Some days, I just cannot mom up.
I don't know what I was thinking, naming my blog "The Life Enthusiastic." It's a name hinged on an unhealthy dose of wishful thinking. "The Life, Meh" or "The Life, Well, It Has Its Moments" would have been more fitting. The life overwhelming. The life exhausted. The life exasperating. I can think of a page full of words to describe my life right now and none of those words are synonymous with enthusiastic. The Urban Dictionary describes an enthusiast this way: "A person who does something for a very long time but still sucks at it though he enjoys it very much." Zing.
But I do care.
Whatever I thought I knew after baby 1 has been casually challenged by baby 2 (and all you parents of multiple kids are smiling right now, thinking, "Serves you right for being so smug."). Breastfeeding? Still a privilege, but much more of an emotional trial now that there are two mouths to feed. Sleeping through the night? Not happening anytime soon, even with the cluster feeding, co-sleeping, and side-lying nursing. Terrific twos? No one told me I'd be the terrible one.
I won't bore you with the all the details of the circumstances that are bringing on the blues; written down or expressed out loud, they only make it more obvious how petty my problems are. I'm ashamed to admit that the reason life seems so impossible at the moment is more a matter of attitude than ability.
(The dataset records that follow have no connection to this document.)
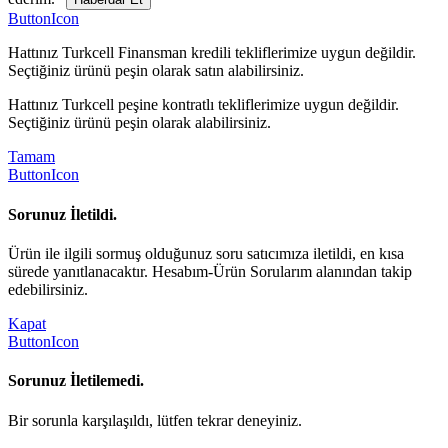
ButtonIcon
Hattınız Turkcell Finansman kredili tekliflerimize uygun değildir.
Seçtiğiniz ürünü peşin olarak satın alabilirsiniz.
Hattınız Turkcell peşine kontratlı tekliflerimize uygun değildir.
Seçtiğiniz ürünü peşin olarak alabilirsiniz.
Tamam
ButtonIcon
Sorunuz İletildi.
Ürün ile ilgili sormuş olduğunuz soru satıcımıza iletildi, en kısa
sürede yanıtlanacaktır. Hesabım-Ürün Sorularım alanından takip
edebilirsiniz.
Kapat
ButtonIcon
Sorunuz İletilemedi.
Bir sorunla karşılaşıldı, lütfen tekrar deneyiniz.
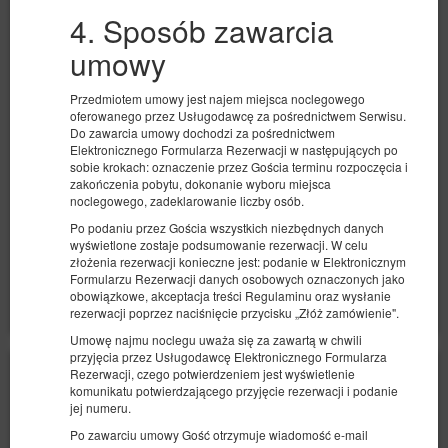
4. Sposób zawarcia
umowy
Pokój trzyosobowy
Dostępna liczba: 2
Przedmiotem umowy jest najem miejsca noclegowego
2
3 osoby
pow. 24,00 m
1 sypialnia
oferowanego przez Usługodawcę za pośrednictwem Serwisu.
Do zawarcia umowy dochodzi za pośrednictwem
3 łóżka pojedyncze (Single)
Elektronicznego Formularza Rezerwacji w następujących po
sobie krokach: oznaczenie przez Gościa terminu rozpoczęcia i
406,92 zł
zakończenia pobytu, dokonanie wyboru miejsca
2 osoby / 1 noc
noclegowego, zadeklarowanie liczby osób.
Po podaniu przez Gościa wszystkich niezbędnych danych
wyświetlone zostaje podsumowanie rezerwacji. W celu
Udostępnij
Szczegóły
Dostępność
złożenia rezerwacji konieczne jest: podanie w Elektronicznym
Formularzu Rezerwacji danych osobowych oznaczonych jako
Pokaż oferty
obowiązkowe, akceptacja treści Regulaminu oraz wysłanie
rezerwacji poprzez naciśnięcie przycisku „Złóż zamówienie".
Umowę najmu noclegu uważa się za zawartą w chwili
przyjęcia przez Usługodawcę Elektronicznego Formularza
Rezerwacji, czego potwierdzeniem jest wyświetlenie
komunikatu potwierdzającego przyjęcie rezerwacji i podanie
jej numeru.
Po zawarciu umowy Gość otrzymuje wiadomość e-mail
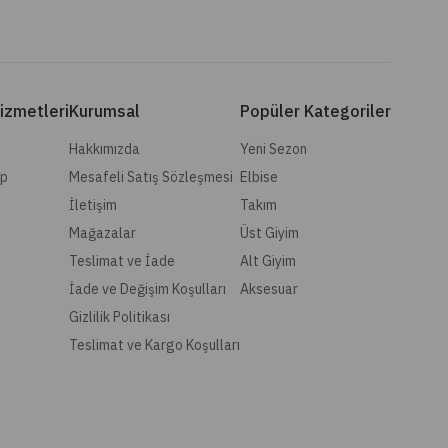
izmetleri
Kurumsal
Popüler Kategoriler
Hakkımızda
Yeni Sezon
ip
Mesafeli Satış Sözleşmesi
Elbise
İletişim
Takım
Mağazalar
Üst Giyim
Teslimat ve İade
Alt Giyim
İade ve Değişim Koşulları
Aksesuar
Gizlilik Politikası
Teslimat ve Kargo Koşulları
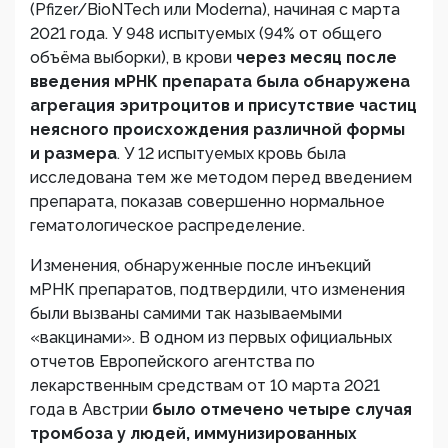
(Pfizer/BioNTech или Moderna), начиная с марта
2021 года. У 948 испытуемых (94% от общего
объёма выборки), в крови
через месяц после
введения мРНК препарата была обнаружена
агрегация эритроцитов и присутствие частиц
неясного происхождения различной формы
и размера
. У 12 испытуемых кровь была
исследована тем же методом перед введением
препарата, показав совершенно нормальное
гематологическое распределение.
Изменения, обнаруженные после инъекций
мРНК препаратов, подтвердили, что изменения
были вызваны самими так называемыми
«вакцинами». В одном из первых официальных
отчетов Европейского агентства по
лекарственным средствам от 10 марта 2021
года в Австрии
было отмечено четыре случая
тромбоза у людей, иммунизированных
There it is, the honest truth. Would you like some whine and denial to go with that hearty serving of mom guilt? I am blaming the Internet, with all its inspirational quotes and heavily edited life depictions. It's convinced me that enthusiasm, every day, was in fact attainable, if I just put my mind to it and started my morning with a selfie, #messyhairdontcare.
But I do care.
I care that there is so much I don't know, even after almost three years as a mom. It's frustrating to accept that my motherhood journey has not (yet) led me to the place of confident guru-hood I had hoped I'd be at by now. Everyone else seems to have gotten whatever memos on messy play and picky eating I'd subscribed to but seem to have misplaced. I thought I'd done the thing and said the words and had the right mindset at the onset, so why am I still outside looking in at the carefully arranged wooden shelves with nature-culled non-toys and prepared activity trays?
Instead of speaking to you from a place a confident mastery, it seems this blog will be more about airing all the many ways I mess up and what I learn from the experience. For all my swagger, I am still a beginner. A momateur, driving full speed on the freeway with a learner's permit. Please don't confiscate my license.